Scrunch or Fold this Andrex

In this video by Andrex about your toilet wiping activities, a bunch of z-list ‘celebrities’ ask us what we do with our paper – Scrunch or Fold? What is that even about?

So for the benefits of science, I took a quick poll at Awemous Towers this week. It revealed the following:

1. People ‘wipe’ their bums with toilet paper.

2. No-one ‘scrunches’ or ‘folds’.

So, why the heck would Andrex devote an entire campaign, including TV, radio, DM, press and digital derivatives, to an activity that doesn’t exist? Are they trying to evolve our toilet habits to those mentioned in the amazing Demolition Man movie? You know, the three seashells…

For a more detailed discussion on what the three seashells may be, head over to imockery (WARNING: includes  diagrams). Planet Arbitrary also has a nice precis on the three seashells too including the box packaging.

three seashells

Now, if Andrex had done something like this then I think we can agree they might be on to something. A whole-hearted discussion about the future of our toilet habits, what new advances might occur, how they’re pushing the boundaries, flushing out the old ideas…etc. would have been novel and thought inducing.

Instead, we get vacuous nonsense about a principle of toilet behaviour that doesn’t exist.

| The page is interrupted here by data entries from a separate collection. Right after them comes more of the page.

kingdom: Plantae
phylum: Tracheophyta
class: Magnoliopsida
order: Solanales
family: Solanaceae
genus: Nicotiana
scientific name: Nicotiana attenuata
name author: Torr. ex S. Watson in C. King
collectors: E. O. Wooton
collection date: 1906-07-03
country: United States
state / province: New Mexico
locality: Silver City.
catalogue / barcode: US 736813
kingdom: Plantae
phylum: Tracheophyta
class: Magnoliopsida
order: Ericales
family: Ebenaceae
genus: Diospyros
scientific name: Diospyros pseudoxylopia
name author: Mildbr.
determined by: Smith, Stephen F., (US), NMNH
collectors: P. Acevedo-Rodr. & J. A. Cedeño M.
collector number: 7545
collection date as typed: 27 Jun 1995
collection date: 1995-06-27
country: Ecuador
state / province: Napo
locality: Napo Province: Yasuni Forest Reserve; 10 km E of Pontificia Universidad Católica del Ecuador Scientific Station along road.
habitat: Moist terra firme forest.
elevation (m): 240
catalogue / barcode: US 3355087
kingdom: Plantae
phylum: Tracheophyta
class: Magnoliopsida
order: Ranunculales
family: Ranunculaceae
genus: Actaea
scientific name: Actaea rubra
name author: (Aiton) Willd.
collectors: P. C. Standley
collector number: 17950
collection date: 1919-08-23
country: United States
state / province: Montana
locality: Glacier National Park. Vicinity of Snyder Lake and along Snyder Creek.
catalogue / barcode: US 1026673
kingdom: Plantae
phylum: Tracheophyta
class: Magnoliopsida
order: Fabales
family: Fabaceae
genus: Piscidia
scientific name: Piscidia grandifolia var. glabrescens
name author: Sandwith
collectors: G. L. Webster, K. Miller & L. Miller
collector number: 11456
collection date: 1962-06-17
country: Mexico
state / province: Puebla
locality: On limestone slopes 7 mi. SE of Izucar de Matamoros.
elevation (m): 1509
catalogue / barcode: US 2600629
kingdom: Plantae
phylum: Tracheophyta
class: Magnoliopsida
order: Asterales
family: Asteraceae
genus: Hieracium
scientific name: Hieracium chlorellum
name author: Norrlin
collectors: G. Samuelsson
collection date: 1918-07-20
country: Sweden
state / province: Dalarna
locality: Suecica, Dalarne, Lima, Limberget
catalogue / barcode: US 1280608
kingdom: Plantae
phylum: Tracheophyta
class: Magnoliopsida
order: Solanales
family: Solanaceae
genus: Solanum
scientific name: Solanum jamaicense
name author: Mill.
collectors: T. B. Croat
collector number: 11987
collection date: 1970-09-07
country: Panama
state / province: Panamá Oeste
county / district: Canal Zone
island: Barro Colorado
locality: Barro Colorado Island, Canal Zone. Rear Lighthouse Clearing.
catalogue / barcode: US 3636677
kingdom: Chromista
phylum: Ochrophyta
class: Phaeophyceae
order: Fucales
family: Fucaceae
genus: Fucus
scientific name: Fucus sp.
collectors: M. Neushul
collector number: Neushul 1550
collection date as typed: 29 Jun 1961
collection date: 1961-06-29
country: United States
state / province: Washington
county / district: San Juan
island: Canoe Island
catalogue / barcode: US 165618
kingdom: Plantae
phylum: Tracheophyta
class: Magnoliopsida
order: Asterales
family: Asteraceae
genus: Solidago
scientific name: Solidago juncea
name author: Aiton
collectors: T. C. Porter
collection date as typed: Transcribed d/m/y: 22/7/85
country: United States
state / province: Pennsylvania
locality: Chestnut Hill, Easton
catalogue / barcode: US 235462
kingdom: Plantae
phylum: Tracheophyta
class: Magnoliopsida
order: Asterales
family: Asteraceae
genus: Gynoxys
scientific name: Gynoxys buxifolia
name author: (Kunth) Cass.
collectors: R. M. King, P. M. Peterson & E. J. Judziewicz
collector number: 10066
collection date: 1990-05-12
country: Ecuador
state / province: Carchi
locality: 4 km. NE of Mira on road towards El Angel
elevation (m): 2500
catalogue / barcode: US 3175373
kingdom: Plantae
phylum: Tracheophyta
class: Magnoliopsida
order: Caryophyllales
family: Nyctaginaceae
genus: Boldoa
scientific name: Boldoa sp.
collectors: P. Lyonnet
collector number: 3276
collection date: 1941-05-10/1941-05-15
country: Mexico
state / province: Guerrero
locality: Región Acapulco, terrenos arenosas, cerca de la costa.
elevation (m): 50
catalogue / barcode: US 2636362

I really have been stuck about whether or not to post anything about this dross. I mean, it is truly dreadful. I think they can only have approved it on the basis that any publicity is good publicity, even if it is bad. That and their marketing director must have gone mad. Why are we having public discussions about our private behaviours? And where do we go from here if this is now conversational material? It’s a slippery slope to chatting about haemorrhoids and anal fissures next. It’s not as if Andrex has a brand issue. Their paper is synonymous with the toilet activity. It’s almost a given that you buy it. This sort of sordid advertising can only hurt matters.

We know who to blame though, don’t we? The rise of the Digital Playboy in marketing departments. The bloke who wants to have a ‘conversation’ and ‘lead the discussion’ online. Content Marketing Whizzkid and Digital Playboy will be counting tweets, mentions and likes (regardless of their actual content) and presenting it to the Andrex marketing department as signs of success. However, sales are the ultimate sign of success, and I think that Andrex may well find out that this has been a disaster for them. It won’t bother Digital Playboy and Content Marketing Whizzkid though as they’ll have plotted their next move to another agency / marketing dept on the basis of those ‘likes’ and be heading up the corporate ladder accordingly.

I’m running out of words to discuss how bad it is. Hang on, that’s not true. I could describe it for a long time. It’s just that all those words would involve swearing. Ultimately, I should just say, Andrex, please ring me if you need some help with your marketing.

Here’s a small synopsis of what the rest of the world thinks of it too:

Scrunch, fold or cringe? (ABC copywriting)
THIS IS THE WORST ADVERTISING CAMPAIGN EVER (vice.com)
Scrunch or Fold: Worst Campaign Ever (Adturds)
Scrunch or fold? There’s only one place Andrex’s ads belong (Marketing Magazine)

and from Twitter:

and one which we wish would happen:

I’ll give the last word on this to the agency’s blog on the subject. After all that abuse they need some help. It’s a thinly veiled attempt to inject some humour into the campaign called Fold or Scrunch. Some fun things on there including a good debate on the correct way to place the roll on the holder, with paper out or in…? And Gary Lineker’s ‘poo on the pitch’ in the 1990 World Cup against Ireland!